Il n’y a plus de peuples choisis comme l’a été le peuple juif. Mais le Tout-Puissant, qui ne fait rien à l’aveugle, a certainement assigné à chacune des nations qu’il a établies une mission spéciale dans le monde. À chacune Il a donné un cachet, un caractère, des aptitudes qui la distinguent des autres nations. « Les nations sont voulues de Dieu, dit le poète polonais Krazinski, et elles sont conçues dans votre grâce, ô Jésus-Christ. À chacune d’elles vous avez donné une vocation. En chacune d’elles vit une idée profonde qui vient de Vous, et qui est la trame de ses destinées. » Rien de plus vrai que ces paroles, et malheur au peuple qui refuse de remplir sa mission providentielle.

La mission providentielle des peuples : voilà le titre d’un beau livre qui reste à faire, je crois. Le sujet est trop vaste pour que je puisse même l’effleurer dans cet article. Mais aveugle est celui qui ne voit dans le trouble profond, dans l’agitation sans cesse renouvelée où sont aujourd’hui plongées presque toutes les nations de la terre, la preuve que les peuples ne marchent plus dans les voies que le Seigneur leur avait tracées.
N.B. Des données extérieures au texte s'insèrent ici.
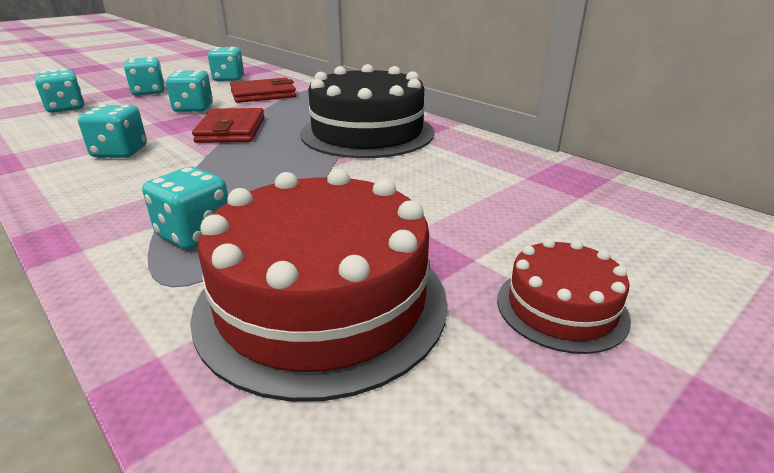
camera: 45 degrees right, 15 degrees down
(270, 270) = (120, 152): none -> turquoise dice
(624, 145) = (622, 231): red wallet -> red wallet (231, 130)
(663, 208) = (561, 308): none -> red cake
Prenons seulement l’exemple de l’Espagne. N’est-il pas évident que Dieu a voulu qu’elle fût la maîtresse du nouveau continent, qu’elle contrôlât les destinées de l’Amérique ? Mais elle a manqué sa vocation. Au lieu de travailler à la propagation de l’Évangile, elle n’a songé qu’à ramasser des trésors périssables ; elle a préféré, comme arme, l’épée à la Croix. Aussi, à l’heure présente, son influence est-elle nulle. Quelques républiques impies, livrées à la guerre civile, à l’anarchie, voilà toute son œuvre.

Le peuple canadien-français, si petit qu’il soit, a indubitablement une mission à remplir en Amérique, une mission analogue à celle que le peuple français a longtemps remplie en Europe, et qu’il remplirait encore s’il ne s’était égaré dans l’inextricable dédale de l’impiété.